Dari Abu Huroiroh RA, Rosuululloh bersabda, “Iman itu terdiri dari 70 sekian atau 60 sekian cabang. Cabang iman yang paling utama adalah ucapan la ilaha illalloh. Sedangkan cabang iman yang terendah adalah menyingkirkan gangguan dari tempat berlalu lalang. Rasa malu adalah bagian dari iman.”
(H.R. Bukhori dan Muslim)

MALU juga adalah pengundang segala kebaikan.

Nabi Muhammad SAW bersabda,

الْحَيَاءُ لَا يَأْتِي إِلَّا بِخَيْرٍ

“Rasa malu itu hanya mendatangkan kebaikan.”
(H.R. Bukhori dan Muslim dari ‘Imron bin Hushain)

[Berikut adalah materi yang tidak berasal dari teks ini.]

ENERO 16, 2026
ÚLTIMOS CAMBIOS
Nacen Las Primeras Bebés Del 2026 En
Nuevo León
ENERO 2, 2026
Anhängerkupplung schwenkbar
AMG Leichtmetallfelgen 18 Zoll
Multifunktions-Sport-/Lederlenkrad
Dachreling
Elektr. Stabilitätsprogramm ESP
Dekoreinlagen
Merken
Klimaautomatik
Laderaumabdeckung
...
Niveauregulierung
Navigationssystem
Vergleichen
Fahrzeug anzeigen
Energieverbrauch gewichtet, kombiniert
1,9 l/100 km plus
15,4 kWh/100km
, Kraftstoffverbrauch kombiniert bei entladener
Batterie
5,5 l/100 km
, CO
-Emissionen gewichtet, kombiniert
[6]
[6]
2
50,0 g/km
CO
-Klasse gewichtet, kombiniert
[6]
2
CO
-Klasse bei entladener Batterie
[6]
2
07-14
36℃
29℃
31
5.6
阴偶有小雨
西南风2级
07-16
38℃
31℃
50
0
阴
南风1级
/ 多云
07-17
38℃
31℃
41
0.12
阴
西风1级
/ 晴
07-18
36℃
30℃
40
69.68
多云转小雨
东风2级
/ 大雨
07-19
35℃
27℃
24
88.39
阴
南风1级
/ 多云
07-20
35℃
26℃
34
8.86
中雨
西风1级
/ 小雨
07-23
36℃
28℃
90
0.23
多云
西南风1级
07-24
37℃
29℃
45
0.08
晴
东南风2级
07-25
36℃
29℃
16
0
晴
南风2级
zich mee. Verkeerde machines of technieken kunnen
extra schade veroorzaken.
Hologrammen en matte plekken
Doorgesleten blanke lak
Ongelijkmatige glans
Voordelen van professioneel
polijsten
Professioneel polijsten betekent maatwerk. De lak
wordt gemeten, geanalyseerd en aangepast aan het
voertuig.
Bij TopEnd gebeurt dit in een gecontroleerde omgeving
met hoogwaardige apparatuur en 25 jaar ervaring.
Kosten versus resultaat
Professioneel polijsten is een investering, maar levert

قَالَ رَسُولُ اللَّهِ صَلَّى اللَّهُ عَلَيْهِ وَسَلَّمَ الْحَيَاءُ خَيْرٌ كُلُّهُ قَالَ أَوْ قَالَ الْحَيَاءُ كُلُّهُ خَيْرٌ

Rosululloh Muhammad SAW bersabda, “Rasa malu adalah kebaikan seluruhnya atau rasa malu seluruhnya adalah kebaikan.”
(H.R. Muslim)

MALU, pencegah segala keburukan.

عَنْ أَبِي مَسْعُوْدٍ عُقْبَةَ بِنْ عَمْرٍو الأَنْصَارِي الْبَدْرِي رَضِيَ الله عَنْهُ قَالَ : قَالَ رَسُوْلُ اللهِ صَلَّى اللهُ عَلَيْهِ وَسَلَّمَ : إِنَّ مِمَّا أَدْرَكَ النَّاسُ مِنْ كَلاَمِ النُّبُوَّةِ الأُوْلَى، إِذَا لَمْ تَسْتَحِ فَاصْنَعْ مَا شِئْتَ.  رواه البخاري

Dari Abu Mas’ûd ‘Uqbah bin ‘Amr al-Anshorî al-Badri rodhiyallohu ‘anhu ia berkata, “Rosuululloh Shollallohu ‘alaihi wa sallam bersabda, ‘Sesungguhnya salah satu perkara  yang telah diketahui oleh manusia dari kalimat kenabian terdahulu adalah, ‘Jika engkau tidak MALU, berbuatlah sesukamu.’”
( H.R. Bukhori )

Imam Ibnul Qoyyim rohimahulloh berkata, “Malu berasal dari kata hayaah (hidup), dan ada yang berpendapat bahwa malu berasal dari kata al-hayaa (hujan), tetapi makna ini tidak masyhûr. Hidup dan matinya hati seseorang sangat mempengaruhi sifat malu orang tersebut. Begitu pula dengan hilangnya rasa malu, dipengaruhi oleh kadar kematian hati dan ruh seseorang. Sehingga setiap kali hati hidup, pada saat itu pula rasa malu menjadi lebih sempurna.”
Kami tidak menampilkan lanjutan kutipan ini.